Therefore, in 1707 the English parliament offered its Scottish counterpart a deal; dissolve permanently and have representation at Westminster, and in return English funds equalling the total lost in the Darien venture would be invested in the Scottish economy. The deal was accepted after ten weeks of frenzied and unhappy debate in the Scottish parliament. Six weeks later, the Bill of Union was passed through Westminster and Scotland, despite retaining its separate code of Civil Law, was joined to England and Wales under one government. The United Kingdom of Great Britain was born.

It was an unsettled and peaceless Union early on. ‘Jacobite’ (Stuart sympathiser) groups on both sides of the border rose up unsuccessfully in 1715 in protest against the Union, against the accession of the House of Hanover as the new Royal House of Great Britain, and especially against the new Law – preventing the accession of Catholics to the throne – that had made George I’s succession possible.

The ingenious policies of Robert Walpole, who was effectively Britain’s first ‘Prime Minister’, restored peace and order for some while, but in 1745 a second much larger Jacobite rebellion began in the Highlands, led by Charles Stuart (‘Bonnie Prince Charlie’), the grandson of James VII. Although at least as many Scots fought against the Jacobites as for them, this rebel army took over Scotland within weeks, then invaded England and got as far south as Derby before choosing to retreat when expected military support from France failed to materialise. Hanoverian troops then counter-invaded Scotland, catching up with the Jacobites and routing them totally at Culloden. To date, this was the last military conflict between Scotland and England, and for over two and a half centuries this aspect of the Union would continue unchallenged, usually (though by no means always) to the betterment of both kingdoms.
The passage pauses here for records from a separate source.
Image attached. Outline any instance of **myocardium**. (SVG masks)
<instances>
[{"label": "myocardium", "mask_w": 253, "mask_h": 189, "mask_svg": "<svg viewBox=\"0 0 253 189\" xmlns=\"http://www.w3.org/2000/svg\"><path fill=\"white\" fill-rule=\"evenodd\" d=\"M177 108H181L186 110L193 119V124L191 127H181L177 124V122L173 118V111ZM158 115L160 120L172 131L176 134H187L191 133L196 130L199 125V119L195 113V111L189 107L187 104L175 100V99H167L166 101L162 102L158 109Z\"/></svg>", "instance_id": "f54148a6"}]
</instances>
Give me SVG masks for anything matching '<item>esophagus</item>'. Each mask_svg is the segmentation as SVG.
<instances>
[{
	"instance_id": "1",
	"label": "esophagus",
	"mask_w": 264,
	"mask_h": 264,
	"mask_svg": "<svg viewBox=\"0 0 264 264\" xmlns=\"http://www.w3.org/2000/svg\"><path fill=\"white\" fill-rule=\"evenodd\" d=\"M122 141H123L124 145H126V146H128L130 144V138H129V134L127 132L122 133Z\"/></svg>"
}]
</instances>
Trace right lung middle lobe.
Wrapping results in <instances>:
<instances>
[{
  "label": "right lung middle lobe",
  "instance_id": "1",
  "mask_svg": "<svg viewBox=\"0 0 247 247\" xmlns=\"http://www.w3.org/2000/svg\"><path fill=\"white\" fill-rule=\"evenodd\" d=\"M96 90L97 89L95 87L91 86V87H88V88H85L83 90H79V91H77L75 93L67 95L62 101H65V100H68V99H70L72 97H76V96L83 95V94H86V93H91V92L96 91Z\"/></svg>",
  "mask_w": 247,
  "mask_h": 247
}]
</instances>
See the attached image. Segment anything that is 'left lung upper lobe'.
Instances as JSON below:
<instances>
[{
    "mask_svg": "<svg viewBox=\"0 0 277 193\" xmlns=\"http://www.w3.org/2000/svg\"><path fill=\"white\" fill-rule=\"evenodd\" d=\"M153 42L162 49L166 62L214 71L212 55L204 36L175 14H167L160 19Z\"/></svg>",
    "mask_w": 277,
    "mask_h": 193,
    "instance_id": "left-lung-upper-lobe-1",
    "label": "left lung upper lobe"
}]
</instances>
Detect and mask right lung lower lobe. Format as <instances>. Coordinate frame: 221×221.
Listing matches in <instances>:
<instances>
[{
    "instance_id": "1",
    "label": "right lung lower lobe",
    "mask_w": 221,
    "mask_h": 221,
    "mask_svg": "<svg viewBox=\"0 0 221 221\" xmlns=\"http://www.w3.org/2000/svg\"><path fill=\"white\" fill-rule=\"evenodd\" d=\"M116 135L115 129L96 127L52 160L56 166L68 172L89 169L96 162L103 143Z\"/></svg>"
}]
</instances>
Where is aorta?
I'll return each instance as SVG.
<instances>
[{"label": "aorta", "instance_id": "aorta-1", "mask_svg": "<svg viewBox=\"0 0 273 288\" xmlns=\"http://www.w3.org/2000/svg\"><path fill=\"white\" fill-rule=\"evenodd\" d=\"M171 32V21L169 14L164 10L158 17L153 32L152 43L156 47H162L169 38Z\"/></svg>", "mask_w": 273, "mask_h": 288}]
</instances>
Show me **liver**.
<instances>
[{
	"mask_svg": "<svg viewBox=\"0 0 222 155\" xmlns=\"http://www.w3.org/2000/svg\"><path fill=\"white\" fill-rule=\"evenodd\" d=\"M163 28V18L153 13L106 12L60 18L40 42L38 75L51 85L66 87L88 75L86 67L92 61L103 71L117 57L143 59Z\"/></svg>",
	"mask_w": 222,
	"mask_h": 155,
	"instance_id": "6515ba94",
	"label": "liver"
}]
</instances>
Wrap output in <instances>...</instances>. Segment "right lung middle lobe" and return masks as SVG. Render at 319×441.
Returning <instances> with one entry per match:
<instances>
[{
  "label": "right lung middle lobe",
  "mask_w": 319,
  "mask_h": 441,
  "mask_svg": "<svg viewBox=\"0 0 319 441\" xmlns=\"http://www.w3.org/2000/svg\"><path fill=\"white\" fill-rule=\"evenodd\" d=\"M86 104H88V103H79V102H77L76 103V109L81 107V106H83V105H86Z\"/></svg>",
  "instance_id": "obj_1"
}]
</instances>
The Union extended further in 1801 when Ireland finally became a full member of the United Kingdom, dissolving its parliament in favour of direct representation at Westminster. It was now the United Kingdom of Great Britain and Ireland. Unlike Scotland however, Ireland wasn’t able to find a peaceful, settled or prosperous way of remaining under Britain’s bruising and neglectful rule, and many violent and traumatic battles ensued in the century that followed. Finally, during the First World War, six of Ireland’s counties were granted independence and formed the Irish Free State (later the Republic of Ireland or Eire), under the leadership of Eamon De Valera. However the north-eastern province of Ulster, whose Protestant-dominated population remained largely loyalist, stayed under British control, as they remain today. It is now the United Kingdom of Great Britain and Northern Ireland. The conundrum of who should have sovereignty over Northern Ireland has still not been conclusively settled even now.

 

So that is the history of how the United Kingdom became, more or less, what it is today. The question is, what is likely to happen to it now? This is because in recent times there have been moves towards its disintegration.

 

2. The Case Against Union.

There was some minor upheaval in the structure of the Union at the end of the 20th century. It started in 1997 with the negotiation of a new settlement for the government of Northern Ireland, one that included the formal relinquishment by the Irish government of its claim to Ulster, and the establishment of a local Assembly at Stormont, exclusively answerable to the inhabitants of the province.

 

At the same time, the new Labour government began to implement long-standing plans to establish semi-autonomous parliaments in Scotland and Wales. Throughout the 1980’s there had been growing discontent in Scotland in particular with direct control from Westminster, especially with the narrowly pro-London/pro-Home Counties style of the Thatcher government that was draining resources from the rest of the United Kingdom into London and returning very little.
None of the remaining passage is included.